Sky Burial (detail) View full image

Mat Collishaw

Visual Artist

‘His art is lovely and vile. It is an art of our time and it hits true’

Jonathan Jones, The Guardian

‘The beautiful and the bloodthirsty, the cruel and the subtle, the pornographic and the spiritual, the alluring and the repulsive all meet in photos, films and sculptures that conjure up disturbingly mismatched responses’

Rachel Campbell-Johnston, The Times

Mat Collishaw came to public attention in the 1980s as part of the Young British Artists circle, alongside artists such as Damian Hurst and Tracy Emin, revolutionising the art world. He has since gone on to international acclaim with work that covers a wide variety of subject matters and media.

His works have been exhibited in collections around the world including, Tate, Somerset House, Birmingham Museum and Art Gallery, Galleria Borghese, Rome, Bass Museum of Art, Florida, Galeria d’Arte Moderna, Bologna, Italy; Musée d’Art Moderne de la Ville, Paris and Brooklyn Museum, New York.

His most recent exhibitions include The Adoration of the Mystic Lamb, St Nicholas’ Church, Ghent, Belgium (2020–2021); Mat Collishaw, Djanogly Gallery, Lakeside Arts, Nottingham, UK (2020–2021) and The End of Innocence, Fundació Sorigué, Lleida (2019–2020).
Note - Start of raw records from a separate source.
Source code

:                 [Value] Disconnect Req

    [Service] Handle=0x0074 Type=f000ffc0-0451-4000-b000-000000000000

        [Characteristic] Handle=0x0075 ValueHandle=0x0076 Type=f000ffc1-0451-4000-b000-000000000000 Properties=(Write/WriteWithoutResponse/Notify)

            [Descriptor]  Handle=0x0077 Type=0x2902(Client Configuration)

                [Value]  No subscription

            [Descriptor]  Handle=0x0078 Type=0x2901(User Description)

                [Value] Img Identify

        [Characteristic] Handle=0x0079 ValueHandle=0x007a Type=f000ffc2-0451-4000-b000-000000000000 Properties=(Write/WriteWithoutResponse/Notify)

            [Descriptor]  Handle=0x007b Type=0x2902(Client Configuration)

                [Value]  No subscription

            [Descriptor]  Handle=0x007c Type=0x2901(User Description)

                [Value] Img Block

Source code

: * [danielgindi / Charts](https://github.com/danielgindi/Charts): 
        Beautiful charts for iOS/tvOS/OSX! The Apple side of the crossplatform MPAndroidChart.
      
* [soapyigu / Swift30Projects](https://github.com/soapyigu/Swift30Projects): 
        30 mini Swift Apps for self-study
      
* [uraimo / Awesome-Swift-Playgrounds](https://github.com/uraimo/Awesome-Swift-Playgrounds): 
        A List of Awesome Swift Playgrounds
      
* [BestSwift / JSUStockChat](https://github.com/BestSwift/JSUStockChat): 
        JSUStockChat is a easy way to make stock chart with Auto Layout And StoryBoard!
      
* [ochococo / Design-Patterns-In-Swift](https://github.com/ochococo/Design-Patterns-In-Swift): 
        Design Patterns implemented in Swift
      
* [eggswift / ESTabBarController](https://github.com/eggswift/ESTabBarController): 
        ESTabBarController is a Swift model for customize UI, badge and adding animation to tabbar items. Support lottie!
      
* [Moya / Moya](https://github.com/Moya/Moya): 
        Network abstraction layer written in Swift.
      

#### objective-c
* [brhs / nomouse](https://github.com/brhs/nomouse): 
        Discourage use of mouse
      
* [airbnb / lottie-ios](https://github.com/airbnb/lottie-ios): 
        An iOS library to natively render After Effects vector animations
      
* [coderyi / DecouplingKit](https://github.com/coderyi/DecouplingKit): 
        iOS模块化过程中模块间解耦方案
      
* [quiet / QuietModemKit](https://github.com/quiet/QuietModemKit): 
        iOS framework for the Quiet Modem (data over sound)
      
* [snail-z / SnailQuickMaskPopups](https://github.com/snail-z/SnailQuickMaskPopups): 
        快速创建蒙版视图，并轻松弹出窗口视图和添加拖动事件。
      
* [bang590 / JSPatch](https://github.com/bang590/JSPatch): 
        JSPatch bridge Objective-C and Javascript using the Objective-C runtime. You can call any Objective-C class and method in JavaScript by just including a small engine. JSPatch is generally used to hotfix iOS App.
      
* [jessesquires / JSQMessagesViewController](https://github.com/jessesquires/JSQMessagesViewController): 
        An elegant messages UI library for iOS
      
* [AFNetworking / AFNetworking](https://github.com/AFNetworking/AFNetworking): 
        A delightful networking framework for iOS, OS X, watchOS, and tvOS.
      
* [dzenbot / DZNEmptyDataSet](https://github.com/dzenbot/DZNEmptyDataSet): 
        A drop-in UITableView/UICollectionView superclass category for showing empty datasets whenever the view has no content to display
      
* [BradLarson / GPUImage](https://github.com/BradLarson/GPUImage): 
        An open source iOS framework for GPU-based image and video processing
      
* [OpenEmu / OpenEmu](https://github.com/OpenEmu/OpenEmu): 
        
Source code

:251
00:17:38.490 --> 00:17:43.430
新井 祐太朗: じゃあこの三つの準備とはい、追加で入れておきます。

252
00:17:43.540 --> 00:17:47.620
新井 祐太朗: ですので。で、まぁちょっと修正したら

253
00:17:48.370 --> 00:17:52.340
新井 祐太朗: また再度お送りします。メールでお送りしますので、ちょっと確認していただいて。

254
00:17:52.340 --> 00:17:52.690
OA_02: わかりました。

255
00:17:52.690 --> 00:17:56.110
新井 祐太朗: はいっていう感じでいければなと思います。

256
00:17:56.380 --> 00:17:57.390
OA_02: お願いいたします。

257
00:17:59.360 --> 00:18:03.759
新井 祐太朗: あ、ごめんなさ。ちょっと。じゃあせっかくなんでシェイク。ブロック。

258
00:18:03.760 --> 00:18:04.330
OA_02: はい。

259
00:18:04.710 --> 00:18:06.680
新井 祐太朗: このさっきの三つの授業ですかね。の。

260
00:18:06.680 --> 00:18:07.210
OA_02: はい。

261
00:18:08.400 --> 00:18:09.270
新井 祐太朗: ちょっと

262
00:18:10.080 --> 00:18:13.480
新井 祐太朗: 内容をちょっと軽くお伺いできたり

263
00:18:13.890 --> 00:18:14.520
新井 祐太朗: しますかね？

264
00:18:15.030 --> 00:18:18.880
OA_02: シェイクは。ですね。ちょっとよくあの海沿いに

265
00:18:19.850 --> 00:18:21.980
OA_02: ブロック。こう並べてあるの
He recently turned his attention to working with classical music with Sky Burial, a powerful meditation on man’s relationships with both death and nature, which is accompanied by a live performance of Fauré’s Requiem.

Images from Sky Burial

‘Art is there to engage with you and to make you think and feel things. Classical music, like a lot of art that was made before the 20th century, gets put into the zone of being something that socially sophisticated people do as a recreation, and not something that’s alive, revolutionary and life changing. And yet, classical music has the capacity to move and transform people like no other music. When you’re in a concert hall with an 80-piece orchestra and a 60-piece choir, it’s so powerful to have those vibrations resonating through you. If I can create something on top of that, that takes people to another place, I hope it can be an extremely powerful artistic tool and it might make classical music more inviting for people who wouldn’t normally go.’